Grace popped the cork and filled the coffee cups.
She said, “Salud!”
21
L.A., 2013
Her name was Louise, but in Ray Warren’s little black book she was listed at Lou-Lou Vanderbilt. I remembered the pseudonym, because it was one of those with a notation beside it from Mr. Charm himself. That alone told me half her story. She told me the rest over burned coffee that tasted like lead at Mel’s o
n Sunset.
“I came out here from fucking Little Rock to be an actress. It’s easy to think you can do that shit when you’re from nowhere. I wasn’t here a month before I found out I’d kidded myself into a goddamned pipe dream. I was waiting tables at a titty bar in Venice and doing two auditions a day. No callbacks, no nothing. Maybe I didn’t have it. Or maybe I’m just a small fish in a big sea.”

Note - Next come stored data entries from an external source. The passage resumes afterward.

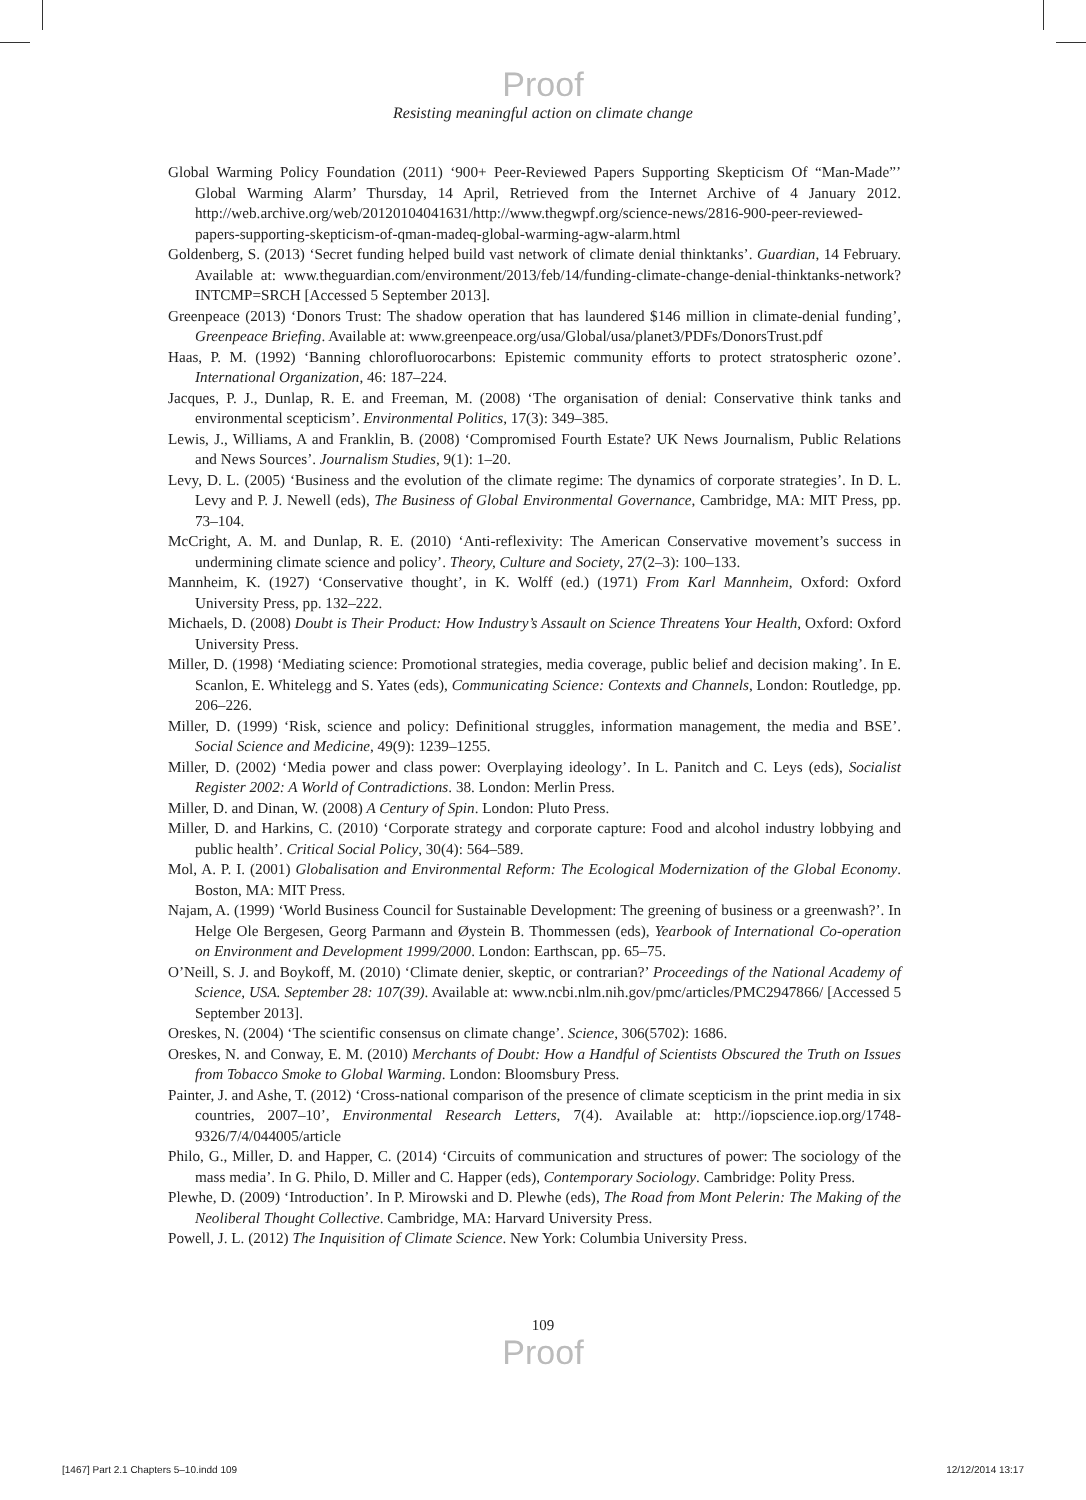Proof
Resisting meaningful action on climate change
Global Warming Policy Foundation (2011) ‘900+ Peer-Reviewed Papers Supporting Skepticism Of “Man-Made”’ Global Warming Alarm’ Thursday, 14 April, Retrieved from the Internet Archive of 4 January 2012. http://web.archive.org/web/20120104041631/http://www.thegwpf.org/science-news/2816-900-peer-reviewed-papers-supporting-skepticism-of-qman-madeq-global-warming-agw-alarm.html
Goldenberg, S. (2013) ‘Secret funding helped build vast network of climate denial thinktanks’. Guardian, 14 February. Available at: www.theguardian.com/environment/2013/feb/14/funding-climate-change-denial-thinktanks-network?INTCMP=SRCH [Accessed 5 September 2013].
Greenpeace (2013) ‘Donors Trust: The shadow operation that has laundered $146 million in climate-denial funding’, Greenpeace Briefing. Available at: www.greenpeace.org/usa/Global/usa/planet3/PDFs/DonorsTrust.pdf
Haas, P. M. (1992) ‘Banning chlorofluorocarbons: Epistemic community efforts to protect stratospheric ozone’. International Organization, 46: 187–224.
Jacques, P. J., Dunlap, R. E. and Freeman, M. (2008) ‘The organisation of denial: Conservative think tanks and environmental scepticism’. Environmental Politics, 17(3): 349–385.
Lewis, J., Williams, A and Franklin, B. (2008) ‘Compromised Fourth Estate? UK News Journalism, Public Relations and News Sources’. Journalism Studies, 9(1): 1–20.
Levy, D. L. (2005) ‘Business and the evolution of the climate regime: The dynamics of corporate strategies’. In D. L. Levy and P. J. Newell (eds), The Business of Global Environmental Governance, Cambridge, MA: MIT Press, pp. 73–104.
McCright, A. M. and Dunlap, R. E. (2010) ‘Anti-reflexivity: The American Conservative movement’s success in undermining climate science and policy’. Theory, Culture and Society, 27(2–3): 100–133.
Mannheim, K. (1927) ‘Conservative thought’, in K. Wolff (ed.) (1971) From Karl Mannheim, Oxford: Oxford University Press, pp. 132–222.
Michaels, D. (2008) Doubt is Their Product: How Industry’s Assault on Science Threatens Your Health, Oxford: Oxford University Press.
Miller, D. (1998) ‘Mediating science: Promotional strategies, media coverage, public belief and decision making’. In E. Scanlon, E. Whitelegg and S. Yates (eds), Communicating Science: Contexts and Channels, London: Routledge, pp. 206–226.
Miller, D. (1999) ‘Risk, science and policy: Definitional struggles, information management, the media and BSE’. Social Science and Medicine, 49(9): 1239–1255.
Miller, D. (2002) ‘Media power and class power: Overplaying ideology’. In L. Panitch and C. Leys (eds), Socialist Register 2002: A World of Contradictions. 38. London: Merlin Press.
Miller, D. and Dinan, W. (2008) A Century of Spin. London: Pluto Press.
Miller, D. and Harkins, C. (2010) ‘Corporate strategy and corporate capture: Food and alcohol industry lobbying and public health’. Critical Social Policy, 30(4): 564–589.
Mol, A. P. I. (2001) Globalisation and Environmental Reform: The Ecological Modernization of the Global Economy. Boston, MA: MIT Press.
Najam, A. (1999) ‘World Business Council for Sustainable Development: The greening of business or a greenwash?’. In Helge Ole Bergesen, Georg Parmann and Øystein B. Thommessen (eds), Yearbook of International Co-operation on Environment and Development 1999/2000. London: Earthscan, pp. 65–75.
O’Neill, S. J. and Boykoff, M. (2010) ‘Climate denier, skeptic, or contrarian?’ Proceedings of the National Academy of Science, USA. September 28: 107(39). Available at: www.ncbi.nlm.nih.gov/pmc/articles/PMC2947866/ [Accessed 5 September 2013].
Oreskes, N. (2004) ‘The scientific consensus on climate change’. Science, 306(5702): 1686.
Oreskes, N. and Conway, E. M. (2010) Merchants of Doubt: How a Handful of Scientists Obscured the Truth on Issues from Tobacco Smoke to Global Warming. London: Bloomsbury Press.
Painter, J. and Ashe, T. (2012) ‘Cross-national comparison of the presence of climate scepticism in the print media in six countries, 2007–10’, Environmental Research Letters, 7(4). Available at: http://iopscience.iop.org/1748-9326/7/4/044005/article
Philo, G., Miller, D. and Happer, C. (2014) ‘Circuits of communication and structures of power: The sociology of the mass media’. In G. Philo, D. Miller and C. Happer (eds), Contemporary Sociology. Cambridge: Polity Press.
Plewhe, D. (2009) ‘Introduction’. In P. Mirowski and D. Plewhe (eds), The Road from Mont Pelerin: The Making of the Neoliberal Thought Collective. Cambridge, MA: Harvard University Press.
Powell, J. L. (2012) The Inquisition of Climate Science. New York: Columbia University Press.
109
Proof
[1467] Part 2.1 Chapters 5–10.indd 109 12/12/2014 13:17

“Let me guess,” I said. “Ray discovered you at the titty bar.”
“Easy guess, but you’re right. I had to deal with plenty of fucking creeps, but at least I was dressed. Well, mostly. Ray told me I had class and a lot of it. He wasn’t even interested in the girls on stage. The son of a bitch gave me his card, told me he had a system. He’d made careers for girls like me. He even said I could go ahead and give notice right then and there. I wasn’t going to need no damn job anymore.”
“Did you?”
“Not that night, but inside a week I did. I made more doing four shoots a week for Ray than six nights a week at the club ever netted me. And nobody touched my ass.”
“Not even Ray?”
“Not at first. I know he looks like a total frat bro, but he can charm the panties right off a chick. I’m a fucking retard, but I’m hardly the only one. Besides, I thought I was going to be famous and shit.”
“Famous for what?”
“What do you think?”
I raised my eyebrows and sipped my coffee.
“He says he’s not in the porn business,” she continued, “but that’s complete bullshit. It’s his bread and butter. I don’t think there’s a thing wrong with it, but he grooms girls to trick them into it.”